Wetlands in Coorong National Park

Never ending strips of shallow salty lagoons greeted me almost an hour after I had left Adelaide. It was just a sheet of white spread out on either side.  I was at Coorong and it is a personal favourite. An avid birder like me could not resist when the largest pelican species in the world, the Australian pelican decided to show itself in these wetlands.

Australian pelican

The largest pelican species is the Australian pelican

The Coorong National Park is believed to host around 90 species of birds and although I could not spend too much time here, I would probably come back to see the rest of the birds.

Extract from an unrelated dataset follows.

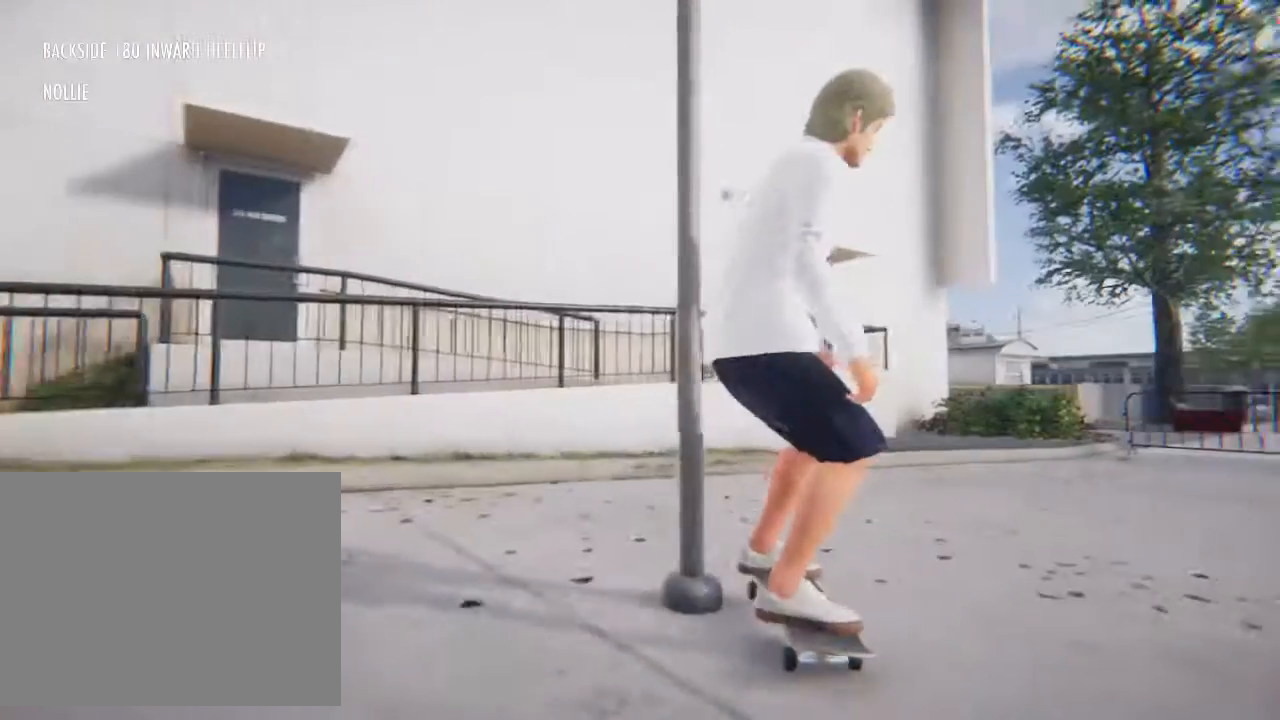
{"buttons": [], "left_stick": "center", "right_stick": "center", "events": []}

You need a permit to visit the park and information is available at the state tourism web site or at tourism offices.



The sunset in Robe

I reached Robe, a little seashore town just in time to see the sunset. If you are on a road trip like me, this is where I would spend the night. Walk or cycle up the road beyond the main town towards the cliffs to see the coastline drenched in the evening rays of the sun. The only reminder of Robe’s tryst with fame as a thriving 19th century port is the Cape Dombey Obelisk, perched silently atop a craggy outcrop overlooking the sea. Standing at 40 feet high, it used to help navigate ships lost in the sea.

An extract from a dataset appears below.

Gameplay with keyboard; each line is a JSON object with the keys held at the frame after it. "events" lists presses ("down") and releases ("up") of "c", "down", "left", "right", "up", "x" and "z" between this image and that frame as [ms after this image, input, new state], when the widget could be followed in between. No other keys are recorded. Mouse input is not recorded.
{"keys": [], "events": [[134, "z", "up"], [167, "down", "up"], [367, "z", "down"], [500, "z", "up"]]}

There is so much to do in Robe – cycling, fishing, birding, surfing, water sports and excursions into national parks near the town. However I spent the morning, lazing around the beach. Robe likes to boast about its quaint history but what I did feel interesting is a small memorial dedicated to 17000 Chinese who came here during the Gold Rush in 19th century. They apparently stayed in Robe and walked all the way 400 kms everyday to the Victorian mines just to avoid the tax levied by the state.

 Naracoorte Caves


At the entrance at Naracoorte

Leaving Robe, I drove along a little off the coastline towards Naracoorte to see the only UNESCO World Heritage Site in South Australia where giant marsupials greeted me. A visit to the Naracoorte Caves takes you into a world of fossils and bones, into an Australia where massive marsupials lived in the region, 200,000 years ago. Do not miss the Wonambi Fossil Centre which brings alive the extinct wildlife of Australia. I saw 20 life size species of kangaroos from the era, however only four survive today.

Naracoorte Caves

Inside the wet cave at Naracoorte Caves

When I walked in, I saw a group of tourists sitting in the Bat Observation Centre where they got a virtual peek  inside the Bat Cave,  which is now the home of Southern Bent winged species of bats.

However the other caves with the fossils – Alexandra Cave, the Victoria Cave and the Blanche Cave need a guided tour . I also visited the Wet Cave, dark and mysterious with stalactites deposits and this can be toured on your own.

 Coonawarra Wine Region


The vineyards at Coonawarra

Driving towards Penola from Naracoorte Caves, I was suddenly surrounded by a fabric of green on either side of the road with sign boards everywhere.  Spread among 20 kms of lush greenery are more than 25 cellar doors beckoning you to taste their wine. Welcome to Coonawarra, where the first vintage was produced in the 19th century .


The cellar in Coonawarra

There is Wynns Coonawarra Estate who bought the first winery here and there is the famous Penfolds Winery. At Rymill Coonawarra where two bronze stallions greet me.  Coonawarra is known for its Cabernet Sauvignon and its Shiraz and the rich wines owe it to the terra rosa soil, a blend of limestone and clay naturally mixed on the earth.

 Mount Gambier


The Blue Lake in Mount Gambier- a crater lake

My last port of halt in South Australia before crossing into Victoria was Mount Gambier, a town located on the slopes of an extinct volcano. Crater lakes are what lures the tourists here and I headed to one of them – Blue Lake. It looked like a painting – a huge trough filled with still water glimmering in jet blue. Well, you can see it in cobalt blue only if you travel between December and March, else it apparently turns grey. No one really knows why it changes colour, although it is believed to be due to changes in temperature.

The Valley Lake pales in comparison though, many shades lighter in colour. I was fascinated by the names of the other two crater lakes- Mutton and Brown only to be told that they have dried up. There are a few caves in and around the town for adventure enthusiasts as well.